* **EXERCISE INSTRUCTIONS**
Lines from the one containing "el joven viajará" to the end of the data below are to be restated exactly, with both ends included and nothing else.

Dataset entries
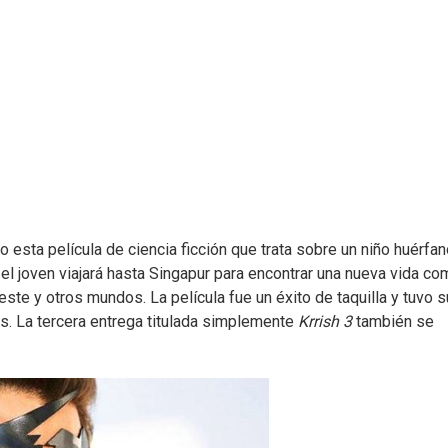
esta película de ciencia ficción que trata sobre un niño huérfa
el joven viajará hasta Singapur para encontrar una nueva vida co
este y otros mundos. La película fue un éxito de taquilla y tuvo s
s. La tercera entrega titulada simplemente
Krrish 3
también se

* **RESPONSE AREA**
el joven viajará hasta Singapur para encontrar una nueva vida co
este y otros mundos. La película fue un éxito de taquilla y tuvo s
s. La tercera entrega titulada simplemente
Krrish 3
también se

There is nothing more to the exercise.